Posted by: Matt Johnson on March 10, 2003 04:30 PM

And here's this little note from the Washington Post over the weekend that the District area's land use policy directly contributes to sprawl and higher home prices: http://www.washingtonpost.com/wp-dyn/articles/A63192-2003Mar8.html

Excerpts:

More than half of the land surrounding the nation's capital is now "protected" from typical suburban housing development.

Land use plans in 14 counties of Virginia and Maryland limit home builders to no more than one house on every three acres -- with some counties curtailing development even more.

The restrictions are supposedly aimed at preserving farmland, forests and meadows, but in practice have resulted in the loss of "open space."

"Rural" lots of six acres which have been set aside for just one residence, for example, would have accommodated 30 homes under typical suburban zoning.

Also note according to that Fed article I sent earlier that in at least 10 markets, housing prices have declined in the past ten years...do to what? lower regulation.

Still believe in that bubble?

Posted by: Matt Johnson on March 10, 2003 06:14 PM

And here's this little note from the Washington Post over the weekend that the District area's land use policy directly contributes to sprawl and higher home prices: http://www.washingtonpost.com/wp-dyn/articles/A63192-2003Mar8.html

Excerpts:

More than half of the land surrounding the nation's capital is now "protected" from typical suburban housing development.

Land use plans in 14 counties of Virginia and Maryland limit home builders to no more than one house on every three acres -- with some counties curtailing development even more.

The restrictions are supposedly aimed at preserving farmland, forests and meadows, but in practice have resulted in the loss of "open space."

"Rural" lots of six acres which have been set aside for just one residence, for example, would have accommodated 30 homes under typical suburban zoning.

Also note according to that Fed article I sent earlier that in at least 10 markets, housing prices have declined in the past ten years...due to what? lower regulation.

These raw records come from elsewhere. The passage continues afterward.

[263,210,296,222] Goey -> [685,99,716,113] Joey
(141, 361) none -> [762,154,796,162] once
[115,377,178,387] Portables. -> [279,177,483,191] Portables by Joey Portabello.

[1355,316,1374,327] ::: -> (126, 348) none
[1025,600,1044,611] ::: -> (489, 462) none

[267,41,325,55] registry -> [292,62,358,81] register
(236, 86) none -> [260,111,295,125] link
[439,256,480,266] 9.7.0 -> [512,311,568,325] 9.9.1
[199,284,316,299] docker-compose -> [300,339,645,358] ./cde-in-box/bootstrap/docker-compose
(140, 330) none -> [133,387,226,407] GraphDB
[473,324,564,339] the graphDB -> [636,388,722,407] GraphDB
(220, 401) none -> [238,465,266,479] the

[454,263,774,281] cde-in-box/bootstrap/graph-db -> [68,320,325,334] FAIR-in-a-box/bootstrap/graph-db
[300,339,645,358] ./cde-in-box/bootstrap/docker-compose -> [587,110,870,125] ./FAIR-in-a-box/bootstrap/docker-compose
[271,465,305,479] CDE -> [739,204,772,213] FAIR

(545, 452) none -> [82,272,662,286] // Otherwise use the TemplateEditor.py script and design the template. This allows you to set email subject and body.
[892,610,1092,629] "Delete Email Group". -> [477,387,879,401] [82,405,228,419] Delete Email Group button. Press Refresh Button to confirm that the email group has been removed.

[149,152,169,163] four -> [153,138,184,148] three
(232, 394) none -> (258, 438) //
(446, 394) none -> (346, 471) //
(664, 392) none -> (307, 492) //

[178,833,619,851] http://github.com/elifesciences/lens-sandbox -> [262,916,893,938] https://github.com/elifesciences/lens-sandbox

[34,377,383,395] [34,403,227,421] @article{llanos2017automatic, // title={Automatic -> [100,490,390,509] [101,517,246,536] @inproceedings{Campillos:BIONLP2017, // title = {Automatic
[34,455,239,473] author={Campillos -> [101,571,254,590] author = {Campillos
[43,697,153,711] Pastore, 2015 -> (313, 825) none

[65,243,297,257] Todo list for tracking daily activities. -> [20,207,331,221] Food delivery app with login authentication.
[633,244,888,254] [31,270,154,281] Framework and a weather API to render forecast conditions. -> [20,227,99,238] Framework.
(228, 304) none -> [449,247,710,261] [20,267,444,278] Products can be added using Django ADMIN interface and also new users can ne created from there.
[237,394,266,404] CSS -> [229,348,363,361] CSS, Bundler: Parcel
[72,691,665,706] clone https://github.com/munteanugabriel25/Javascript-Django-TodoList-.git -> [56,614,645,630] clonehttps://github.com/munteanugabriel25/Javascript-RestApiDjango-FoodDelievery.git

Still believe in that bubble?

Posted by: Matt Johnson on March 10, 2003 06:14 PM

Can anyone hazard a guess as to when the bubble in D.C. (the city, not the 'burbs) will pop? I want to buy, but I have the neat luck of always getting into something just before the bubble bursts. I'll alert everyone when I buy so they know to get out. The last time I invested substantially, I triggered a global recession.

Posted by: md on March 11, 2003 10:47 AM

I'd be fascinated to know what the ratio is for the UK. My guess is that it's stupidly high.